Battelle’s look ahead spans the web, not just web search. Possibly the biggest trend missing from his list is the rise of weblications. Egads, I have to learn DHTML, and it isn’t 1997!

A few of my near certainties: lots of desktop search innovation, very slow progress on making multimedia work with the web and usable security, open source slogs toward world domination, and most things get cheaper and more efficient.

Center for Decentralization

Wednesday, December 15th, 2004

This evening I had the pleasure of attending an open house for the CommerceNet Labs center for decentralization or Zlab. I’ve been meaning to write about Zlab for awhile, and I’m taking advantage of tonight’s event to write without having anything to say.

If I may boil down Zlab’s aim to one paraphrase: Make software that works the way a fully decentralized society would work.

Check out their The Now Economy for a flurry of deep items concerning decentralized commerce and net infrastructure, lab projects that abet the above aim and publications. Of personal interest, see Nutch: A Flexible and Scalable Open-Source Web Search Engine, which uses the Creative Commons search engine to demonstrate how a Nutch plugin is implemented.

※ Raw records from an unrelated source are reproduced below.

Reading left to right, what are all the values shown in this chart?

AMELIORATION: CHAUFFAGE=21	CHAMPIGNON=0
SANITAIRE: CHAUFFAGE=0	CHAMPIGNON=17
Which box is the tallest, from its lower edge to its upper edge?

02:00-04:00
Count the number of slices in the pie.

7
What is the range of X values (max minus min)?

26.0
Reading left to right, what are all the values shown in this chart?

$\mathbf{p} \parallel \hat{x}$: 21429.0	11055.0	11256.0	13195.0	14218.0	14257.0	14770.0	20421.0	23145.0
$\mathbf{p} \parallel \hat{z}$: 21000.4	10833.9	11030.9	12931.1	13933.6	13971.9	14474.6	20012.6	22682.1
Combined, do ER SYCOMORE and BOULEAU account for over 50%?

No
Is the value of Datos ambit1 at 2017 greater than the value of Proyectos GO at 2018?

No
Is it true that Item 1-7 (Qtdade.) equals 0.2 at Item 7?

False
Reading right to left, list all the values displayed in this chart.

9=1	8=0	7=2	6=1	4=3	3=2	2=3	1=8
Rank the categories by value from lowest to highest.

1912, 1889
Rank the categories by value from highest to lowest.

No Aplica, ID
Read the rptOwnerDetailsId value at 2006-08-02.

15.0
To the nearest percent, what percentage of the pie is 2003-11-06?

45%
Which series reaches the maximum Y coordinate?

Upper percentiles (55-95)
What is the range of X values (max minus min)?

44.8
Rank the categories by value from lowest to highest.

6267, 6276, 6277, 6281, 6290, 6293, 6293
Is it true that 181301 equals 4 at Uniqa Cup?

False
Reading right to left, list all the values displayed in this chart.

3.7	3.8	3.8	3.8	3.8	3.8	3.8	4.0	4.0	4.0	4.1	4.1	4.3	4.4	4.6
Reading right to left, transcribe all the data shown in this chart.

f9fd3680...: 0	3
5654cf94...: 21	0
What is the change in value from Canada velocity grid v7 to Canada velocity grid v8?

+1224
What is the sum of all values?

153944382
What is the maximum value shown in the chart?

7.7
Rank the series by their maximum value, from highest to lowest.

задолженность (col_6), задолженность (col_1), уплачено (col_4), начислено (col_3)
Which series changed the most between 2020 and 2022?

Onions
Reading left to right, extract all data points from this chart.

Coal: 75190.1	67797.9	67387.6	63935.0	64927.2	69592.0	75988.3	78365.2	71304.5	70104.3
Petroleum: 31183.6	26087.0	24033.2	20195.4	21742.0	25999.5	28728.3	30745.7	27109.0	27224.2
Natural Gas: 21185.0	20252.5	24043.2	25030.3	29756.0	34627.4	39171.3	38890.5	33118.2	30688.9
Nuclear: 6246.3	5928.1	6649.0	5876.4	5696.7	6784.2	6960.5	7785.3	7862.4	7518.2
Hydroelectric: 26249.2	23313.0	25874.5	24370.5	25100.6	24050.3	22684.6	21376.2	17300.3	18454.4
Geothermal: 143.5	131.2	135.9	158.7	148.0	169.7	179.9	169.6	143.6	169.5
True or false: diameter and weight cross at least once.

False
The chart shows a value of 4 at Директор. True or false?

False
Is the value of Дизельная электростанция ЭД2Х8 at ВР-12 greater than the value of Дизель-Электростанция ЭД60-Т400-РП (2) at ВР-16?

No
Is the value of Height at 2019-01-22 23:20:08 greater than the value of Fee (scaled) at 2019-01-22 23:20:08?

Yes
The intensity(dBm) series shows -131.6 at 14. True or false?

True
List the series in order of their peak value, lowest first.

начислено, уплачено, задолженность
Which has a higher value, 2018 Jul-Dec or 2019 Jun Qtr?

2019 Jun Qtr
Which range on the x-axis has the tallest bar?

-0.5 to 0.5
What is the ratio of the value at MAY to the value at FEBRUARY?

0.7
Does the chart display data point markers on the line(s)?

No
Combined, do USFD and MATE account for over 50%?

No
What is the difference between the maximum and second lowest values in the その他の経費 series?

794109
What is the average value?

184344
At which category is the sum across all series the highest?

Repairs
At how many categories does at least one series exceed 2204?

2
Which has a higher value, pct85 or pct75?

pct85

Calorie Restriction vs. Accelerating Change

Tuesday, December 14th, 2004

Over a month ago I attended Accelerating Change 2004. I agree with Peter McCluskey’s take: an unexpected but mostly well done and welcome focus on current developments and lots of excitement about virtual worlds, Second Life in particular. Virtual words offer a low cost platform for economic, social and even physical object experimentation, prototyping and more. Virtual worlds are the future! Pity I never was much of an enthusiast for MUDs or video games, so I have a couple decades’ worth of catching up to do.

Had it not been held across the continent (South Carolina) I would’ve preferred to attend the conflicting 3rd Annual Calorie Restriction Society Conference. The first two CR conferences were lots of fun, with a good mix of learning from CRONies (CRON is Calorie Restriction with Optimal Nutrition) far more serious than me and talks by academics studying CR and aging mechanisms.

Dean Pomerleau, whose site is well worth visiting, took notes on approximately every CR 2004 talk: day 1, day 2, and day 3.